Mysql – need advice on building a scalable architecture for moodle

apache-2.2Architecturemoodle;MySQLscalability

I'm looking into designing an architecture for a moodle based education site, it will serve several thousand users at first but needs to be able to grow to support hundreds of thousands to millions of users across several countries.

I was thinking of a load balancer to distribute requests to several web servers. The web servers can be split by some serving static and some serving dynamic content. Then it is to write to a mysql master node and read from slave nodes.

What kind of load balancer will work well with moodle, should I get a hardware load balancer solution from one of the vendors, or build one myself with open source solution like LVS or reverse proxy?

I was planning to use apache server to serve the web pages at first then as loads become higher, split into lighttpd webserver for static content and apache application server for dynamic content. Stuff like gzip compressing, squid cache, memcache will also be deployed if required.

For the web server hardware, should I use one-u single socket server or a blade solution? Which one will end up being cheaper to run and expand? Supermicro have an interesting product with twin servers in 1u chassis and 4 servers in 2U chassis with infiniband. Has anyone here tried these server before?

For the storage, should I use a SAN or storage server like Sun unified storage 7000 will be sufficient. For a mysql cluster setup should I have two different storage systems, on to use for master node writing access and another for slave to read? Or should all the nodes have separate storage?

Since this website will likely be more heavy on read operations, what consideration should be made for the mysql cluster and storage setup?

For the management part I am planning to use dsh, ganglia, nagios, splunk, kickstart.

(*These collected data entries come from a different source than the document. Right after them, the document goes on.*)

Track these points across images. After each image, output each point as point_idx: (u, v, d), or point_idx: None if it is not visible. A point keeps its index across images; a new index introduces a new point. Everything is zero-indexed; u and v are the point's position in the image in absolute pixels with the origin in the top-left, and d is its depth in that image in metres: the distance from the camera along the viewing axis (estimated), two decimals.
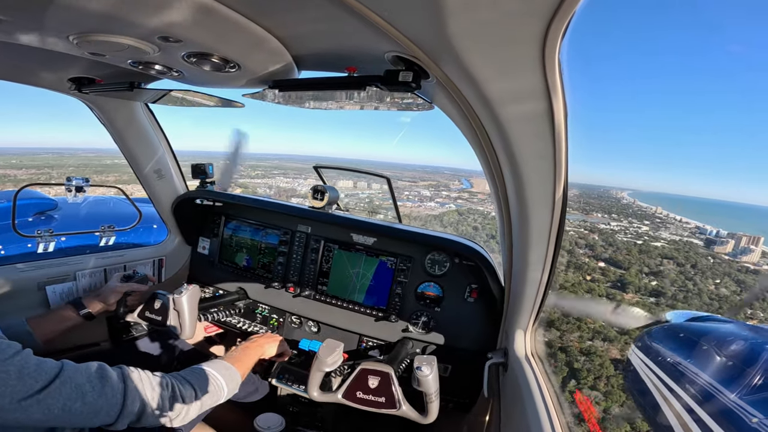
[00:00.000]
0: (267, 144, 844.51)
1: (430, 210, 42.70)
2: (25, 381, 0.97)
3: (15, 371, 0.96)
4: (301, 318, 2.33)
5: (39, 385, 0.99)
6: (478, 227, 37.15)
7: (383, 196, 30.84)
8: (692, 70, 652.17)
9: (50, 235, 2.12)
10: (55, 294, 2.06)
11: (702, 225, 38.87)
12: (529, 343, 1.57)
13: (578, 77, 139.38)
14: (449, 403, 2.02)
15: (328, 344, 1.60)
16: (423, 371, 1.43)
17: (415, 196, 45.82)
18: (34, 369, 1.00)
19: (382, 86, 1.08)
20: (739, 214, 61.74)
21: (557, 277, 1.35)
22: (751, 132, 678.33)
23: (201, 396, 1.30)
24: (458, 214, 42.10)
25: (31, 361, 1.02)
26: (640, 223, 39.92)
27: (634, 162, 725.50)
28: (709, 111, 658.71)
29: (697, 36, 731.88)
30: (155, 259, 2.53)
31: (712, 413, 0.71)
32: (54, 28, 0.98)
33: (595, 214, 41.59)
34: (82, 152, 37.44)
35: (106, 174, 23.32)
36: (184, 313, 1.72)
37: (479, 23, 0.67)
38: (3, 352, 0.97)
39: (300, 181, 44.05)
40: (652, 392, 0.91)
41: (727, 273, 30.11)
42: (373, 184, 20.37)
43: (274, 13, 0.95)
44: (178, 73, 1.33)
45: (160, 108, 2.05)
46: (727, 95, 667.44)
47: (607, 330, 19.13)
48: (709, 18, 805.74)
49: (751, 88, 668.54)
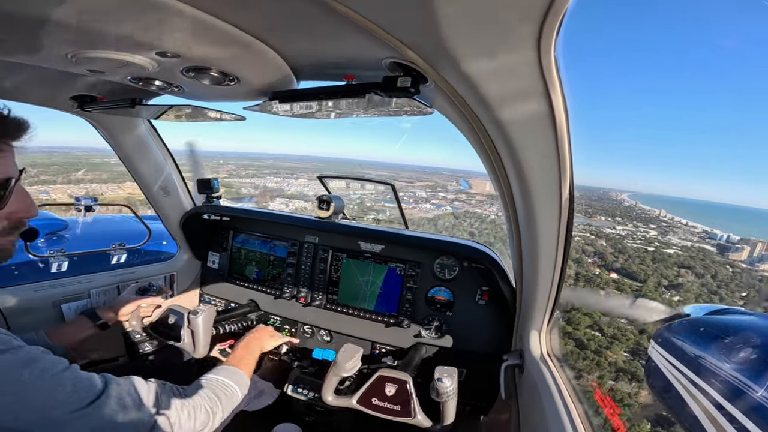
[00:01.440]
0: (265, 144, 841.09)
1: (425, 212, 41.41)
2: (78, 394, 0.99)
3: (70, 385, 0.98)
4: (313, 327, 2.33)
5: (89, 398, 1.00)
6: (475, 233, 36.02)
7: (376, 197, 30.05)
8: (684, 67, 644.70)
9: (63, 255, 2.15)
10: (70, 311, 2.09)
11: (710, 229, 36.12)
12: (545, 343, 1.54)
13: (575, 75, 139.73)
14: (466, 407, 1.99)
15: (347, 349, 1.59)
16: (444, 383, 1.40)
17: (411, 197, 44.24)
18: (86, 383, 1.03)
19: (381, 93, 1.08)
20: (742, 217, 59.47)
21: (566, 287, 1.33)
22: (744, 131, 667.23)
23: (222, 405, 1.32)
24: (454, 217, 40.44)
25: (83, 376, 1.04)
26: (646, 227, 37.40)
27: (633, 162, 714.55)
28: (702, 109, 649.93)
29: (688, 32, 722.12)
30: (166, 275, 2.55)
31: (741, 409, 0.68)
32: (51, 46, 0.99)
33: (599, 217, 39.47)
34: (77, 151, 37.73)
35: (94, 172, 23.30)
36: (199, 333, 1.74)
37: (474, 26, 0.67)
38: (55, 366, 0.99)
39: (290, 181, 43.37)
40: (676, 389, 0.88)
41: (750, 285, 27.48)
42: (366, 185, 20.07)
43: (270, 25, 0.96)
44: (178, 88, 1.34)
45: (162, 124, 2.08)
46: (718, 94, 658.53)
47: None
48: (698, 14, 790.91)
49: (746, 86, 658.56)
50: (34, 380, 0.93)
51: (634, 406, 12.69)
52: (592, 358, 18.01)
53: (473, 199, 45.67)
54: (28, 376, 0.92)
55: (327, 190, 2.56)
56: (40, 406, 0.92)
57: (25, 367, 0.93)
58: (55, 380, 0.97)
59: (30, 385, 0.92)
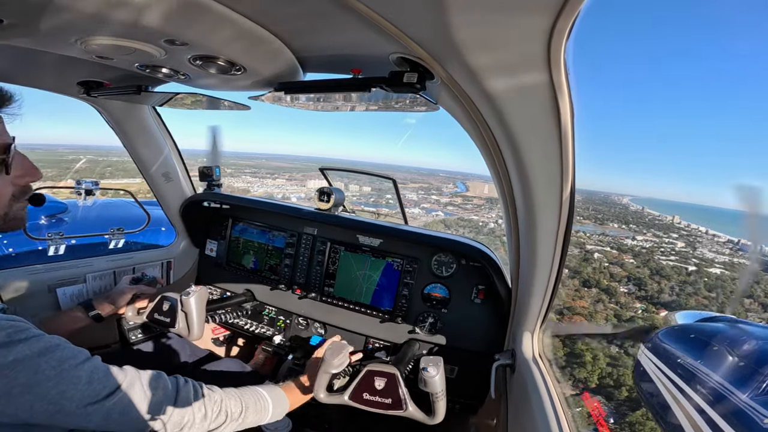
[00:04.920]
0: (264, 144, 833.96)
1: (412, 217, 38.36)
2: (94, 387, 0.98)
3: (86, 376, 0.98)
4: (308, 319, 2.34)
5: (106, 391, 1.00)
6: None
7: (375, 202, 28.88)
8: (697, 76, 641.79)
9: (60, 238, 2.15)
10: (65, 296, 2.08)
11: (736, 239, 28.23)
12: (537, 345, 1.56)
13: (584, 78, 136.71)
14: (456, 405, 2.01)
15: (333, 346, 1.60)
16: (429, 372, 1.42)
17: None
18: (103, 375, 1.02)
19: (387, 88, 1.08)
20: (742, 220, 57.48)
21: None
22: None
23: (245, 413, 1.30)
24: (444, 225, 34.18)
25: (101, 368, 1.03)
26: (667, 237, 30.27)
27: (633, 162, 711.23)
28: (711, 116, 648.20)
29: (701, 40, 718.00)
30: (163, 262, 2.55)
31: (723, 414, 0.69)
32: (60, 32, 0.99)
33: (611, 224, 33.76)
34: (63, 148, 37.30)
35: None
36: (192, 314, 1.73)
37: (484, 22, 0.67)
38: (75, 358, 0.99)
39: (267, 180, 41.34)
40: (663, 393, 0.90)
41: None
42: (363, 187, 18.67)
43: (279, 16, 0.96)
44: (185, 76, 1.34)
45: (166, 110, 2.08)
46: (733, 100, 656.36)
47: None
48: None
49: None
50: (51, 370, 0.92)
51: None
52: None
53: (469, 203, 40.74)
54: (45, 366, 0.92)
55: (328, 182, 2.56)
56: (55, 397, 0.92)
57: (42, 357, 0.93)
58: (72, 372, 0.96)
59: (45, 376, 0.91)
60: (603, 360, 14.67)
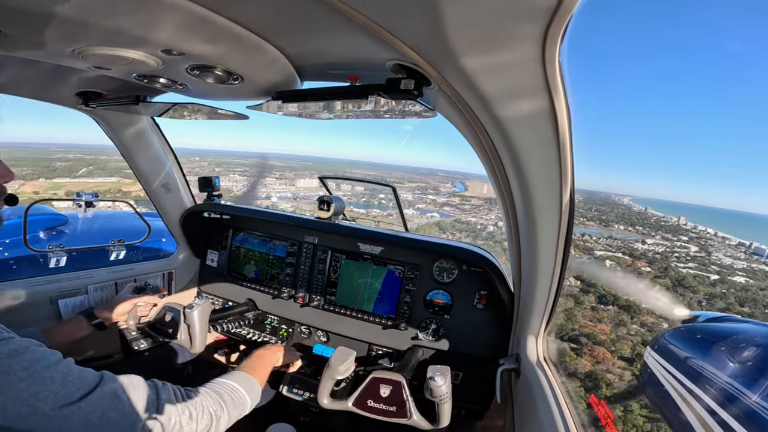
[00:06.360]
0: (264, 144, 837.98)
1: (406, 219, 36.93)
2: (68, 388, 0.97)
3: (60, 377, 0.97)
4: (311, 328, 2.33)
5: (81, 392, 0.99)
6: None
7: (356, 197, 26.91)
8: (690, 72, 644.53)
9: (62, 250, 2.15)
10: (67, 307, 2.08)
11: (748, 242, 27.84)
12: (541, 349, 1.55)
13: (579, 79, 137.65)
14: (461, 410, 1.99)
15: (340, 352, 1.59)
16: (437, 381, 1.41)
17: (390, 201, 39.51)
18: (77, 376, 1.01)
19: (384, 95, 1.08)
20: (744, 222, 55.87)
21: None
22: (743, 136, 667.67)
23: (227, 409, 1.30)
24: (438, 228, 32.39)
25: (75, 369, 1.03)
26: (678, 240, 28.83)
27: (632, 163, 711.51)
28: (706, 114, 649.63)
29: (694, 36, 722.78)
30: (165, 272, 2.55)
31: (734, 415, 0.69)
32: (57, 42, 1.00)
33: (616, 226, 32.46)
34: (55, 148, 36.52)
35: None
36: (195, 327, 1.73)
37: (479, 27, 0.67)
38: (47, 359, 0.98)
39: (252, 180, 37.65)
40: (671, 395, 0.89)
41: None
42: (342, 184, 18.23)
43: (276, 25, 0.97)
44: (183, 86, 1.35)
45: (164, 121, 2.08)
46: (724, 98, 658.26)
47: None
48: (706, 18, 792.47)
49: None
50: (22, 371, 0.92)
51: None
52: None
53: (467, 204, 39.01)
54: (16, 367, 0.91)
55: (328, 191, 2.57)
56: (27, 398, 0.91)
57: (12, 358, 0.92)
58: (45, 373, 0.95)
59: (17, 377, 0.91)
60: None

For backup I am planning for an LTO tape autoloader. This site will be primarily used for the Asia region, so there will be several hours of low traffic at night. What is the best way to back up up a mysql cluster? Can I temporarily disable write and take out the master to perform the backup?

Please advise if you have experience with setting up this kind of scalable web site, most of my experience has been in working with large unix boxes, or smaller standalone unix/linux boxes. So this kind of scale out implementation is a first time for me.

Thanks

Robert.

Best Answer

Robert, you're clearly a smart guy, but respectfully, get a consultant with prior domain knowledge, or begin building something small now and see where it takes you. There is no way to answer your post; it has too many abstract concepts and no hard numbers.

A few thoughts:

will serve several thousand users at first ... grow to support hundreds of thousands to millions of users

Prove that you need that level of scale first. Don't build a scale-out architecture in anticipation of users that never show up. Sorry if I sound harsh, but 99% of all websites don't grow to the large end of the scale. See Stack Overflow / Server Fault; they're serving a million users monthly from a handful of fairly conventional servers.

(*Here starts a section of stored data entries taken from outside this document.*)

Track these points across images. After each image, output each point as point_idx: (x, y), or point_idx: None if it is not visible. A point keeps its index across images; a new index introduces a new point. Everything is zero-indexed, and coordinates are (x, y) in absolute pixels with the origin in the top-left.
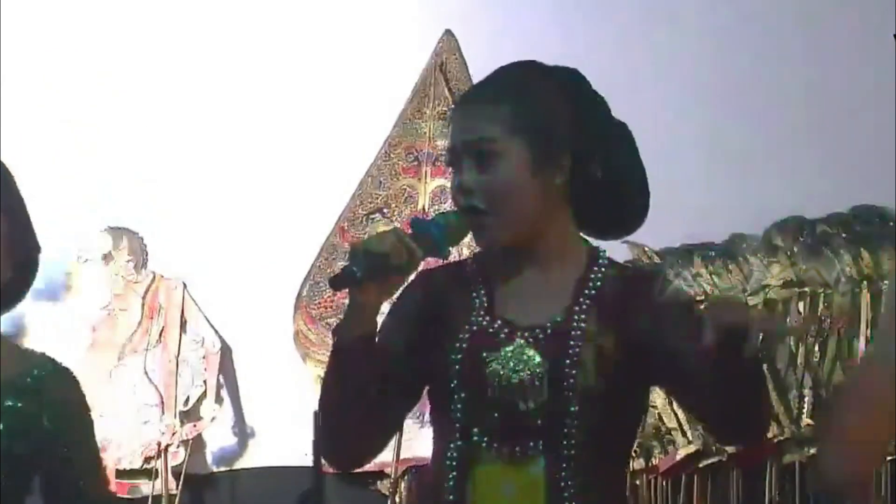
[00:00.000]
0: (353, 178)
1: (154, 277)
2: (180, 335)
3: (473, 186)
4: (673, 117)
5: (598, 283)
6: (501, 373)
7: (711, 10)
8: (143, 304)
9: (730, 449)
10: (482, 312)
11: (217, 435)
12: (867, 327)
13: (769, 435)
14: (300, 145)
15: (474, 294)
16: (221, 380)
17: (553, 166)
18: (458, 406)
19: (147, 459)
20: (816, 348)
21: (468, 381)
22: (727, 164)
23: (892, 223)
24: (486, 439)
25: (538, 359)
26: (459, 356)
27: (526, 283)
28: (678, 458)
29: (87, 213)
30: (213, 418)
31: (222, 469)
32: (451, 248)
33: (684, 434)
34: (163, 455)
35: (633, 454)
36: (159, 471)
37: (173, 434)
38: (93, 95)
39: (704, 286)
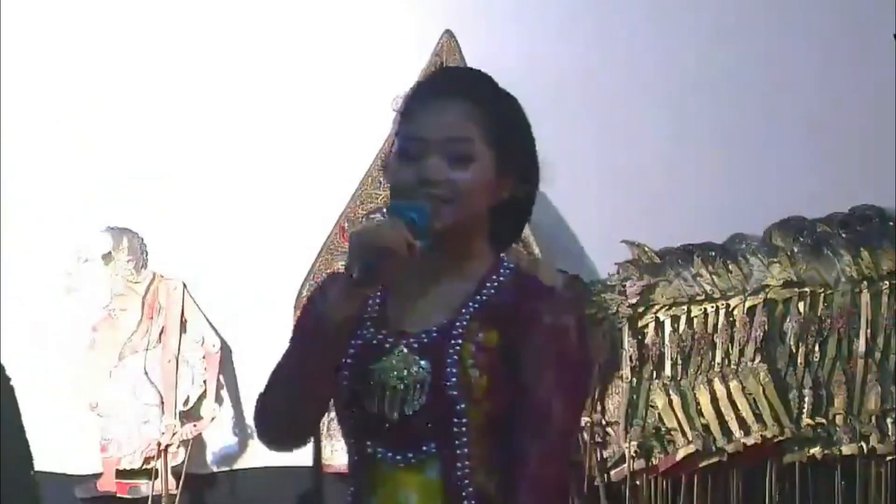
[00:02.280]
0: (353, 178)
1: (154, 277)
2: (180, 335)
3: (442, 179)
4: (673, 117)
5: (493, 291)
6: (387, 382)
7: (711, 9)
8: (143, 304)
9: (730, 449)
10: (368, 323)
11: (217, 435)
12: (867, 327)
13: (769, 435)
14: (300, 145)
15: (368, 305)
16: (221, 380)
17: (508, 178)
18: (350, 422)
19: (147, 459)
20: (816, 348)
21: (356, 394)
22: (727, 164)
23: (891, 223)
24: (380, 450)
25: (422, 362)
26: (346, 372)
27: (422, 291)
28: (678, 458)
29: (87, 213)
30: (213, 418)
31: (222, 469)
32: (430, 238)
33: (684, 434)
34: (163, 455)
35: (634, 455)
36: (159, 471)
37: (173, 434)
38: (93, 95)
39: (704, 286)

should I get a hardware load balancer solution from one of the vendors, or build one myself with open source solution

Depends on your skills and your situation regarding time vs money. Once built, the open source and commercial offerings work pretty much exactly the same. Commercial solutions tend to have better statistics and nicer management interfaces out of the box.

For the web server hardware, should I use one-u single socket server or a blade solution?

Ask your server vendor for prices. Ask your datacenter about power density, i.e. their preferred balance between size and power consumption -- often you'll be power limited, so a dense solution like blades may not win you anything.

For the storage, should I use a SAN or storage server like Sun unified storage 7000 will be sufficient.

Get SAN when you have a proven need for SAN; then you will also better understand what needs your SAN should solve for you.

Since this website will likely be more heavy on read operations, what consideration should be made for the mysql cluster and storage setup?

Create a really good caching solution. Either full page caching like Squid (Varnish), or application data caching like Memcached, or a combination of both. Consider cache invalidation, could you need to quickly purge content from your caches to avoid it being served again?

What is the best way to back up up a mysql cluster?

Opinions vary, but one common approach is to have a dedicated slave MySQL just for backups, and use something like InnoBackup or Maatkit for a self-scripted backup solution.

Edit: If you're really going to build this from scratch now, then please take a good look at cloud computing before committing. Cloud computing isn't just about scalability, even if scalability is a great strenght. Certain services that come as part of the package can really help in making day to day operations easier. Some examples:

  • Live snapshots of Amazon EBS volumes make for easy database backups.
  • Amazon has load balancing as a set and forget service (of course more feature limited than good self-hosted load balancer, but easy to get started with).
  • Rightscale has extensive server monitoring built into their images, which makes for easy capacity planning / application introspection.